So let's say you trade a 3 min time frame. You have a trigger, and it took me, with Excel, 1000 ms or 1 second to send an order in via IB TWS automatically.
So, it took about 100 ms in Excel to grab the data and calculate the signal, 300 ms for me to send an order from Singapore to IB's HQ in US, and another 200 ms from their systems to NYSE. That's a total of 500ms
Now you said changing it to Java/C++ means it will definitely be faster, better, more profitable. Whatever.
Then think again. You are only solving the 100ms problem. And maybe I colo to near New York. Save another 200 ms. Total round time is 500ms, instead of the 1 second. But it may still fail. Why ?
1) As a trading system yes I hv saved 500ms but so what ? From the time it triggered to the point I actually send in the order, the strategy doesn't really mater b/c its a 3 min time frame. I can execute anytime between 5s-10s slower. its fine. Maybe I lose a penny or 2 X 200-500 shares.
2) So after you send in the order. What ? Bound to make money ? No. It still depends on the market, something I cannot control. If the order gets filed, fine. What if it doesn't. I can only act on it. No matter how godly or fast my algorithm, I cannot control the market. So it doesn't matter if its 500ms or 1000ms.

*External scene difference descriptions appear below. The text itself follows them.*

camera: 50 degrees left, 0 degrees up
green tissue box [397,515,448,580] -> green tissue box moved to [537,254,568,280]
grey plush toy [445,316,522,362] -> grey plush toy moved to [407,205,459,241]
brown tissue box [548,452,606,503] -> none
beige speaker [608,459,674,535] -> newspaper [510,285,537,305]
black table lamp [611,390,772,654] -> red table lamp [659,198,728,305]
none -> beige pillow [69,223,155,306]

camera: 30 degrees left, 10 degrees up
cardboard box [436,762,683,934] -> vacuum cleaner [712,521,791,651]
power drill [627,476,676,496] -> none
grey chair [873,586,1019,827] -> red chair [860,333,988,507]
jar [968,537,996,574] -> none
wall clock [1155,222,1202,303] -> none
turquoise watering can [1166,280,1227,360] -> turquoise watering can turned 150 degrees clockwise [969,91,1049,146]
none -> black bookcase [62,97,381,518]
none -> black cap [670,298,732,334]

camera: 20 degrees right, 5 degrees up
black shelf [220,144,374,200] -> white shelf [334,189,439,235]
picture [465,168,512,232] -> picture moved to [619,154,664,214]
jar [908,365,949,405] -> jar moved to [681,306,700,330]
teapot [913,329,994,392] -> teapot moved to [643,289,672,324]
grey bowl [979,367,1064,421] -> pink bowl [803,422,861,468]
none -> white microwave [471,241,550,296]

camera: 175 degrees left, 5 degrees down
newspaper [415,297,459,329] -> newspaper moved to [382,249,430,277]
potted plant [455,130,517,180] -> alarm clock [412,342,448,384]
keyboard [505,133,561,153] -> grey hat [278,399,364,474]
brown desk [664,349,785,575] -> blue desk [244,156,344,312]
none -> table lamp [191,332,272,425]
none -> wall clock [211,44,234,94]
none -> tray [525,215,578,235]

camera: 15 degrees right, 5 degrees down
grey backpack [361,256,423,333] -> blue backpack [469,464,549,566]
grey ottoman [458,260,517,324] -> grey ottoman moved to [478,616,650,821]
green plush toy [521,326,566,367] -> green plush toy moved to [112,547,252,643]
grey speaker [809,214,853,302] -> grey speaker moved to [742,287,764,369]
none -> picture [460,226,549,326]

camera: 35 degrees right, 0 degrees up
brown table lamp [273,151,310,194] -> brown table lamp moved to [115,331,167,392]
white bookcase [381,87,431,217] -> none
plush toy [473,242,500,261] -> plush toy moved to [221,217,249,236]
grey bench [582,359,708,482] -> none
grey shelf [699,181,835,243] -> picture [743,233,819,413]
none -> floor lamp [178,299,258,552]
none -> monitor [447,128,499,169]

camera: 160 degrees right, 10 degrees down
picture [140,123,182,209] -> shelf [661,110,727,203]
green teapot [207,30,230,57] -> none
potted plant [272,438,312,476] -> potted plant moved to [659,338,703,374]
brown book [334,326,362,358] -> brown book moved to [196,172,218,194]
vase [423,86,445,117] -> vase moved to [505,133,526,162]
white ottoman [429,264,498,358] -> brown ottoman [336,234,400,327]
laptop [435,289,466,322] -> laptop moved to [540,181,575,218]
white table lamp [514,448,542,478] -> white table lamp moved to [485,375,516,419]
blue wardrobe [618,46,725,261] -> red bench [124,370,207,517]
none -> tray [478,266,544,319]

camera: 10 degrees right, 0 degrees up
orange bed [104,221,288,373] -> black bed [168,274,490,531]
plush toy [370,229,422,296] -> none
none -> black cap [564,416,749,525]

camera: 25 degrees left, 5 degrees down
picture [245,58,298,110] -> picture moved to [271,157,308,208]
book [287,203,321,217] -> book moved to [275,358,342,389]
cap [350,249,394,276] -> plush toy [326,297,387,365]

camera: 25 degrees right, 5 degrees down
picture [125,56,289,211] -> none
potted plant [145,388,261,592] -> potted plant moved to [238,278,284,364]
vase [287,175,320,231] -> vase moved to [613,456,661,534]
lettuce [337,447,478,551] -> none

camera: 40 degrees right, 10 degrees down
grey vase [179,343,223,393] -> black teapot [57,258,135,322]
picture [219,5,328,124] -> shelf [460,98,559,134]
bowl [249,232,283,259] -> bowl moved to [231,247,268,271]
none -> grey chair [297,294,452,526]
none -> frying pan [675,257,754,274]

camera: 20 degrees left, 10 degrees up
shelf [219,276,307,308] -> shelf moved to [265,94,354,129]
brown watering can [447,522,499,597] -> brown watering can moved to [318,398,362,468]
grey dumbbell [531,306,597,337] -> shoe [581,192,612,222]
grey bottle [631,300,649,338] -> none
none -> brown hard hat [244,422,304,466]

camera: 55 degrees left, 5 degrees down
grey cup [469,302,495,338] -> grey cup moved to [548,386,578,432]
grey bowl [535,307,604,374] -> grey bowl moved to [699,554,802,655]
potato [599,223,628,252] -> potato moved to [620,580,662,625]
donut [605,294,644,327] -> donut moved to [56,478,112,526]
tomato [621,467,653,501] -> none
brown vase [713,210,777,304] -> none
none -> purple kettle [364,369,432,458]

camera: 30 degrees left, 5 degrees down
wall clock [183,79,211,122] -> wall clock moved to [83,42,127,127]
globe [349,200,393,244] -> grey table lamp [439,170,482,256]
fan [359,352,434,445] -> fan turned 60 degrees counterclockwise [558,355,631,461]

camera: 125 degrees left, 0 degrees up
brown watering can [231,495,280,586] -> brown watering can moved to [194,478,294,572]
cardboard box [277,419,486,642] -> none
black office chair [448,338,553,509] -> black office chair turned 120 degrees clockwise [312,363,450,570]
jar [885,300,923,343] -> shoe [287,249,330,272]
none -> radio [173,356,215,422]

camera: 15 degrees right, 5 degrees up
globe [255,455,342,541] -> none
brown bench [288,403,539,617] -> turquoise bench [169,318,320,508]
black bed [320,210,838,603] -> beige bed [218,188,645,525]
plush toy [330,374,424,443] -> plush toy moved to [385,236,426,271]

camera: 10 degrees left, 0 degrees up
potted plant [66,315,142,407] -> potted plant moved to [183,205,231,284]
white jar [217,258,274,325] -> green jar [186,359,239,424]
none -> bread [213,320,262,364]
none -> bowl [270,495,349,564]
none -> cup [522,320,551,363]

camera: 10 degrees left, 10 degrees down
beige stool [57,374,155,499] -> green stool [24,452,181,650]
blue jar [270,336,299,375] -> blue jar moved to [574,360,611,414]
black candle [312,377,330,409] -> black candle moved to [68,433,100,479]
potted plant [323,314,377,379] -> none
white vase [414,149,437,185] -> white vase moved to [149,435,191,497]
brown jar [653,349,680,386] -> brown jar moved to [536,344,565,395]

3) And you trade long enough, you notice for 500ms, last done prices and data ticks don't jump 50,000 times. It probably stays there as it is, unless at volatile times. Except for quotes that are staffed in out 50,000. I don't care about that.
So in a way we can argue until we invent the space/time machine. Challenge each other's limitations. Pros and cons. Good luck.